I hear your wife Judith does a lot of work for the community and has a gift for cooking?

She is passionate about cooking. She takes suppers to the meetings, she has got a great passion for cooking. People comment on it. She does as much work at the hall as I do.

Do you have a favourite dish she makes?

I like them all really. She makes a really good egg and bacon pie. Her fruit cake is pretty good and also her chocolate cake – people rave over that.

How long have you been married for?

We are 21 years this year. We met years ago – 50 odd years ago. I worked in Springfield in those days. We met up then and went out for a while then we sort of drifted apart and went our separate ways. Then Judith lost her husband 22 years ago and we met up again.

Where did you grow up?

I was born in Rotherham, North Canterbury. Born at the local hospital there – there is no hospital any longer. That is where I was born and bred. I went to primary school there and secondary at Rangiora High School. I worked at Springfield- that was my first job and then Ashburton. I mainly did farm work.

Are there any projects you are excited about that are happening in Springfield?

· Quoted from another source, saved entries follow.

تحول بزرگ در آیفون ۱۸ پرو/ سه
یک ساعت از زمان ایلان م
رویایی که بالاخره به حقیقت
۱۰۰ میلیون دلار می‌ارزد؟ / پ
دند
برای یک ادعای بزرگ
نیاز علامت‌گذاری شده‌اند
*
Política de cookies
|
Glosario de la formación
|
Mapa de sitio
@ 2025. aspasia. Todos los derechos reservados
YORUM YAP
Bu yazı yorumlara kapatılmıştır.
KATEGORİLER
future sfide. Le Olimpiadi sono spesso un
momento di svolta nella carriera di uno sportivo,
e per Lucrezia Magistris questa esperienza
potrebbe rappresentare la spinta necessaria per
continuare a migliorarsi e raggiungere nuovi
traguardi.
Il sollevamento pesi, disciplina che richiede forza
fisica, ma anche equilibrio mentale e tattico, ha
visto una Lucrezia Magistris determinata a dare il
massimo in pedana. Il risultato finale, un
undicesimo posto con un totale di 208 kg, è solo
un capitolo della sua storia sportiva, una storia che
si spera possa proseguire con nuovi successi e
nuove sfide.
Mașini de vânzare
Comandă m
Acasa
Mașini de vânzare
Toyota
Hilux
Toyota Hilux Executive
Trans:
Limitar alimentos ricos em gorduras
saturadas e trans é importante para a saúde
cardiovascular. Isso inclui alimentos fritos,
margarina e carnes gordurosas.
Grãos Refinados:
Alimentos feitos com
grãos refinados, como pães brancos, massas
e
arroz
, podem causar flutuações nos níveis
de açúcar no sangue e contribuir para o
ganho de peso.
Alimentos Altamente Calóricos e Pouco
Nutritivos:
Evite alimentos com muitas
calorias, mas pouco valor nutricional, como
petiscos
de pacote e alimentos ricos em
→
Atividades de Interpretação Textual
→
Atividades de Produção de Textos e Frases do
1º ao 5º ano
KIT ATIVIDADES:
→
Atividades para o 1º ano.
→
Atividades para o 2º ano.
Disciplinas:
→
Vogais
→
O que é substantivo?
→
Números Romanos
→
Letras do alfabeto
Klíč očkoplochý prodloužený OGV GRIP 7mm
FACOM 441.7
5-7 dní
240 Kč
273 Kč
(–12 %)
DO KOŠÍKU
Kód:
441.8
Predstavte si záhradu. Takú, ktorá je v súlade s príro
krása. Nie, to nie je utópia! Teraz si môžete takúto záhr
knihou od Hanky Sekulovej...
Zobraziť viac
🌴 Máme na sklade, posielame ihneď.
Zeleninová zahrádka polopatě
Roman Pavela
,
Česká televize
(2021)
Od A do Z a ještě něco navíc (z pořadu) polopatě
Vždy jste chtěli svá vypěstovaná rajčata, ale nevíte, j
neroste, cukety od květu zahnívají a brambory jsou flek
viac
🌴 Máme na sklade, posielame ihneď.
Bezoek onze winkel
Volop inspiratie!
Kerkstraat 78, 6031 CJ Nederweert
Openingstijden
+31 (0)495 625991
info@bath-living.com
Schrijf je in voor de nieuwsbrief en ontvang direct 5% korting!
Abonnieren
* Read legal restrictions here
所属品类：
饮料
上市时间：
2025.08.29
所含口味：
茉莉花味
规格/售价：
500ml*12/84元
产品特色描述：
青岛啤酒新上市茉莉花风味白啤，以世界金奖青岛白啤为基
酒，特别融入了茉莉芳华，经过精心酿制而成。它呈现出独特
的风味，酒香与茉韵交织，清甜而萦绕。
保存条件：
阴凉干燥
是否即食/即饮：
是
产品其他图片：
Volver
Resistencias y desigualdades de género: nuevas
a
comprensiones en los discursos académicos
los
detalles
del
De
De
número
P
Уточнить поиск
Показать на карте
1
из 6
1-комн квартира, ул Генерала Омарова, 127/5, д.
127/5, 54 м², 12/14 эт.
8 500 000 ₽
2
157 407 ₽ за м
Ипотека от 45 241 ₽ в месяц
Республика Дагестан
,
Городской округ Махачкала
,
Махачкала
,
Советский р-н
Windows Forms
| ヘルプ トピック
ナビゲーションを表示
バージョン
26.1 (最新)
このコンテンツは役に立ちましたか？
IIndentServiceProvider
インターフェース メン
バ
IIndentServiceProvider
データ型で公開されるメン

They are putting a walkway in between the Springfield Domain and the township. Just about completed actually. They have done a great job. People can walk from the camp or anywhere they want. They can walk on the side of the road – they have got their own separate walkway and that has been a great project.

You are pretty busy, is there anything else you are passionate about that we missed?

I am pretty passionate about vintage machinery. I have got my own vintage tractor. I am quite involved in that. I go to vintage meetings around Malvern. I have also been up to North Canterbury and Waipara. I am passionate about vintage machinery, it is a good hobby. I am in the process of restoring a tractor plough at the moment. Haven’t had time to finish it yet but I am working on it. My vintage tractor is a David Brown cropmaster, 1951. It does use a bit of fuel but I don’t use it that much. It is great to see people restoring and preserving vintage machinery because a lot of it has been lost over the years.

We have got our big vintage event at Kirwee on the 23rd,
24th, 25th of this month. It is the 20th anniversary of the New Zealand Vintage Machinery Club. That is a big weekend. It is the same weekend as the Malvern show. I will take my tractor there.